Let’s follow each of the bullet points in turn. The first bullet point tells us that the carbon atoms react with the available oxygen to form CO. Thus, the 7 carbon atoms in TNT react with the six available oxygen atoms to form 6 molecules of CO and a single C atom. Following the second bullet point, the 3 nitrogen atoms combine to form 1½ molecules of N2. Looking now at the third and fourth bullet points, one third of the 6 molecules of CO formed (ie 2) are converted into C and CO2. In addition, one sixth of the 6 molecules of CO formed (ie 1) react with 2 atoms of hydrogen in TNT to form C and H2 O. Thus we can write the equation as C7 H5 N3 O6 forms 3CO + C + 1½ N2, + C + CO2, + C + H2 O. However finally we must balance the hydrogen atoms to form H2 gas. If we do this we determine the final equation for the explosion of TNT as:

C7 H5 N3 O6→ 3CO + 3C + 1½ N2 + CO2 + H2 O + 1½ H2

#### Part e

The last part of the question, part (e), asks us to calculate the mass of TNT that will explode to produce 1.0 dm3 of gas at room temperature and pressure. In order to do this, we need to use the equation for the explosion of TNT produced in part (d). At room temperature and pressure, of the products from the explosion, carbon monoxide, nitrogen, carbon dioxide and hydrogen will all be gases. Thus one mole of TNT explodes to produce seven moles of gas.

To use this fact, we now need to find out the number of moles in 1.0 dm3 of gas at RTP. If we know that the molar volume of any gas at RTP is 24 dm3, then we can calculate that the number of moles in 1.0 dm3 of gas is 1 dm3÷ 24 dm3 mol–1 = 0.0417 mol. Since one mole of TNT produces 7 moles of gas, then the number of moles of TNT which must have exploded to produce 0.0417 moles of gas is equal to 0.0417 moles divided by 7 = 5.95 × 10–3 moles of TNT.

The question however asks us to calculate the mass of TNT that will explode to produce this volume of gas.
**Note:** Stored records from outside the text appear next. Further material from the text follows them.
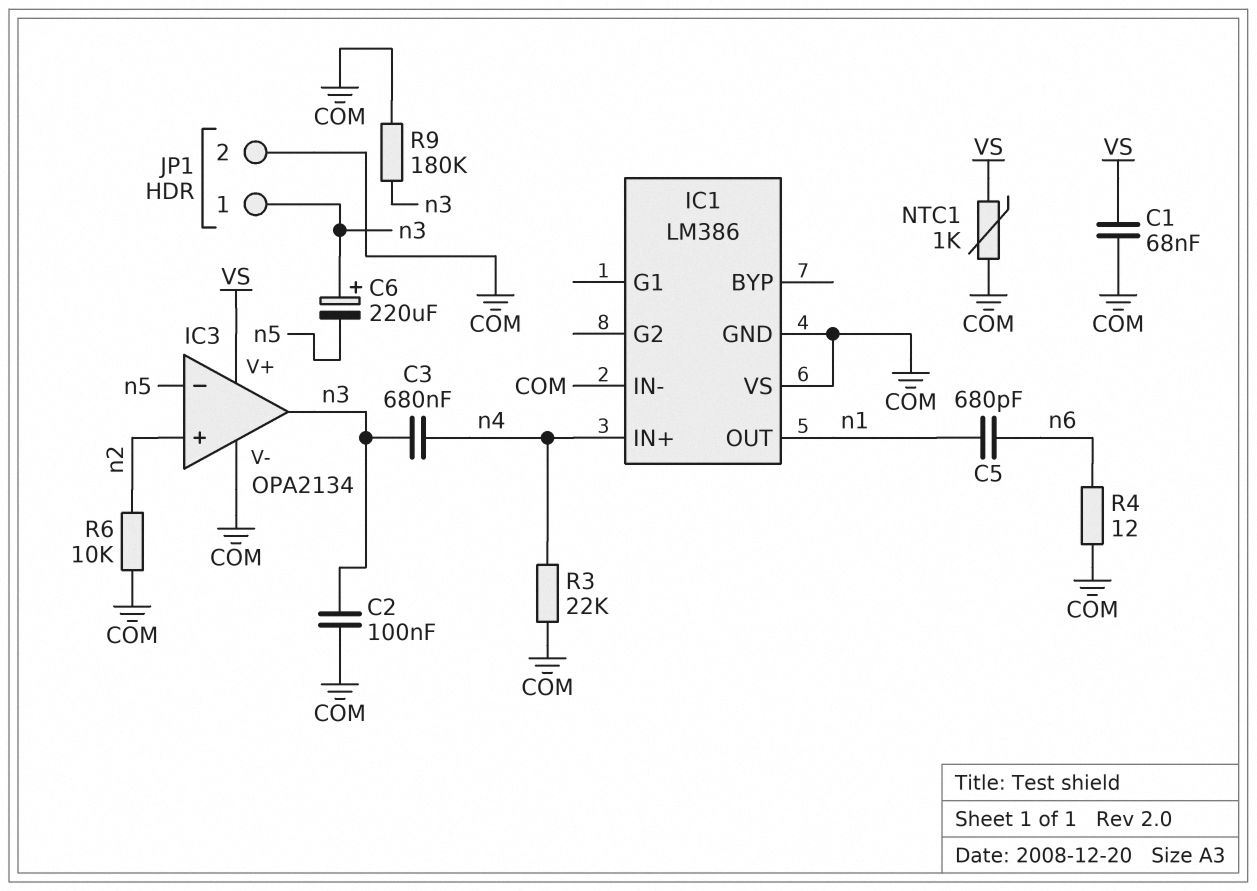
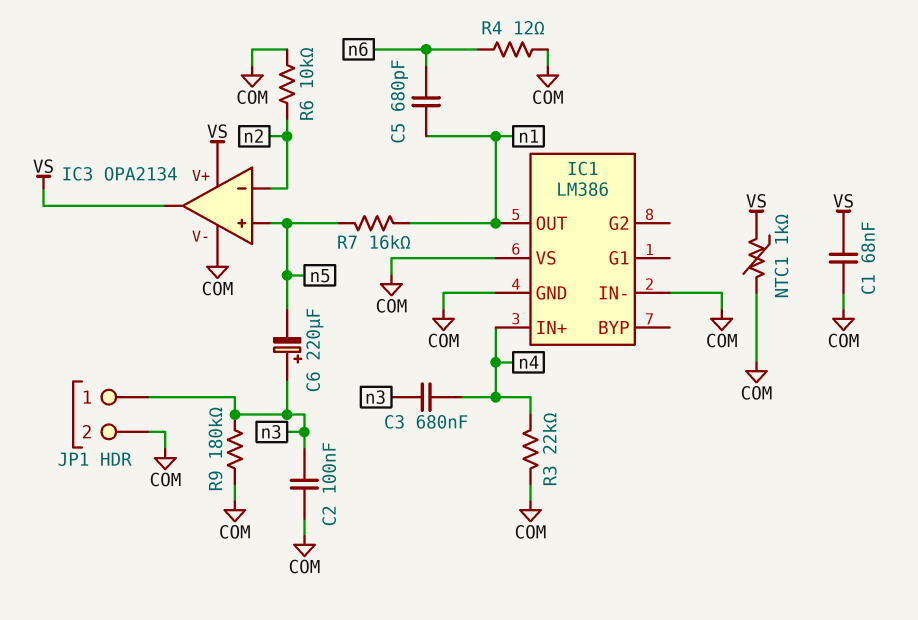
IC3 pin in+: n2 -> n5
IC3 pin in-: n5 -> n2
IC3 pin out: n3 -> VS
R7: none -> 16k (n1, n5)

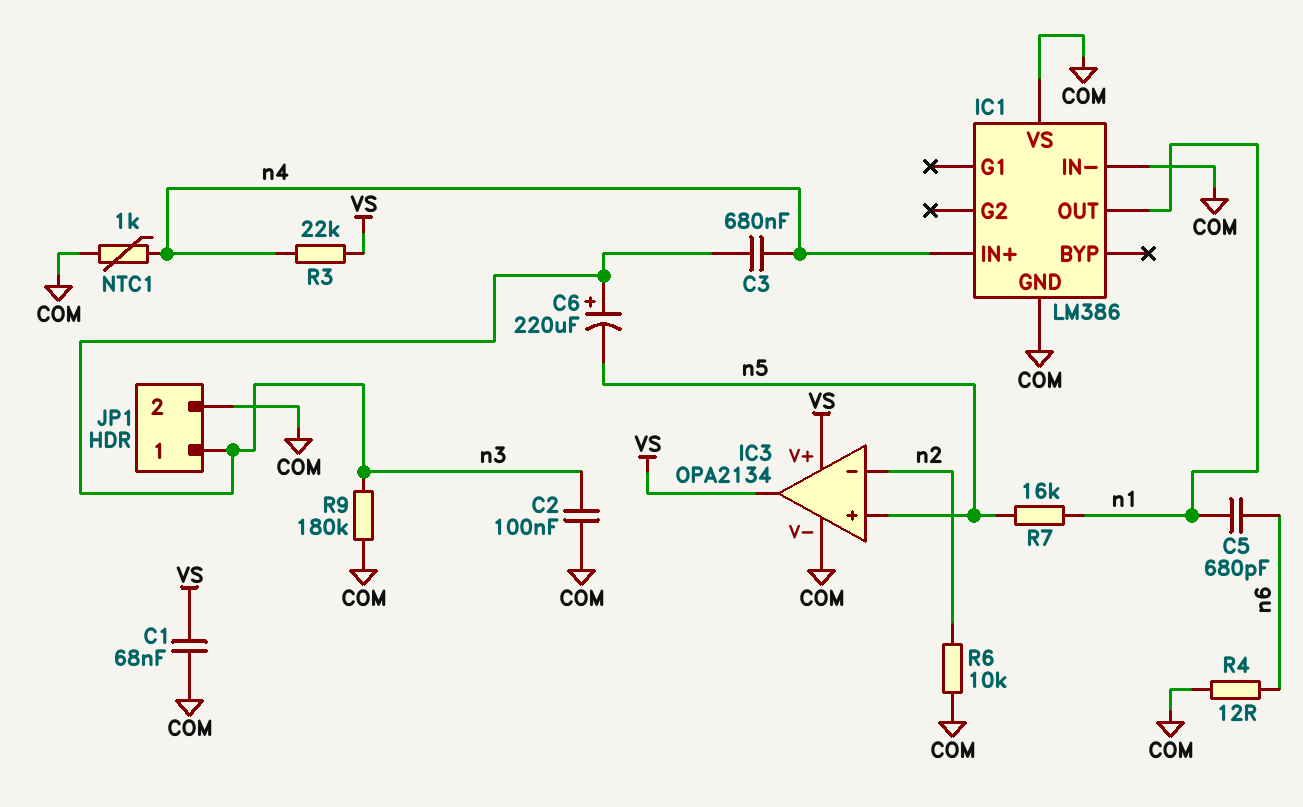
NTC1: 1k (COM, VS) -> 1k (COM, n4)
R3: 22k (COM, n4) -> 22k (VS, n4)

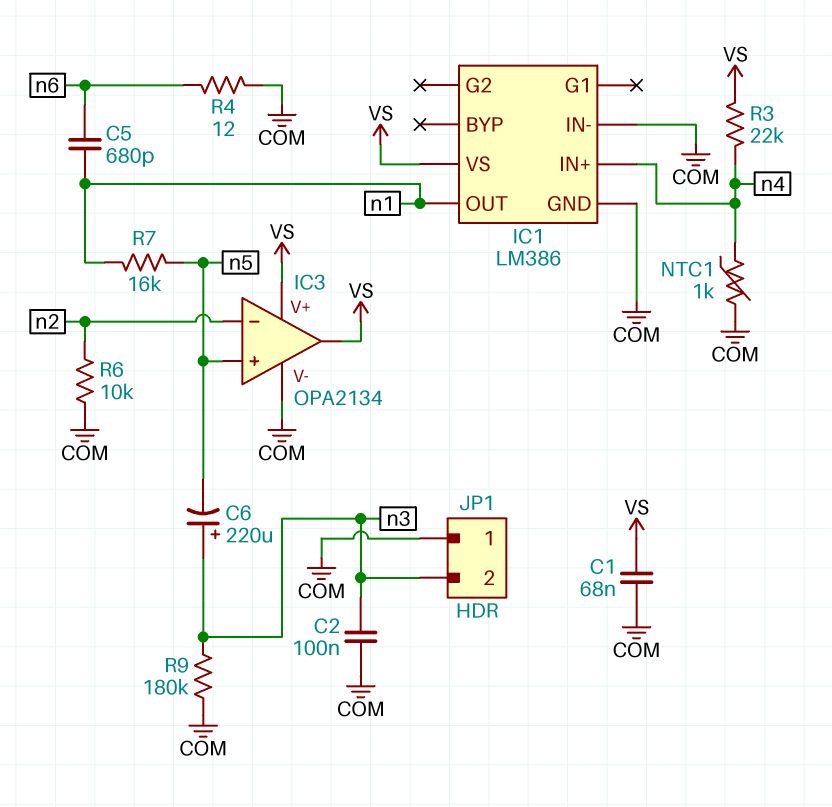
C3: 680nF (n3, n4) -> none
IC1 pin VS: COM -> VS
JP1 pin 1: n3 -> COM
JP1 pin 2: COM -> n3

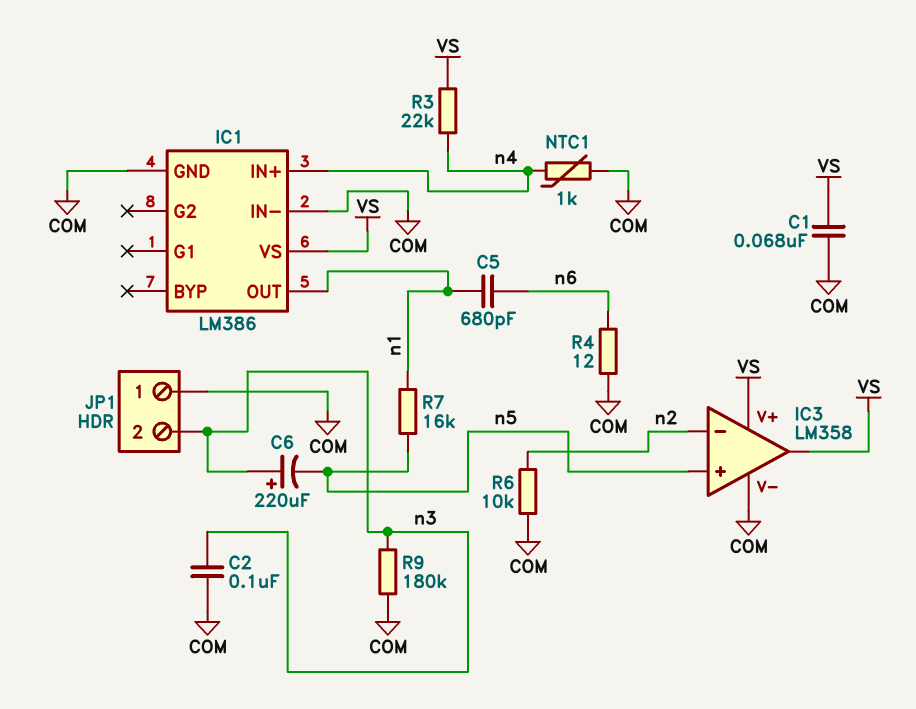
IC3: OPA2134 -> LM358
The molar mass of TNT can be calculated to be 227.14 g mol-1. Therefore, using the equation, mass = moles × molar mass, we can calculate the mass of 5.95 × 10-3 moles of TNT as 1.35 g. As we have only been given the accuracy of the volume of gas to 2 significant figures, our final answer should only be given to the same degree of accuracy. Therefore, the mass of TNT that will explode to produce 1.0 dm3 of gas at room temperature and pressure is 1.4 g.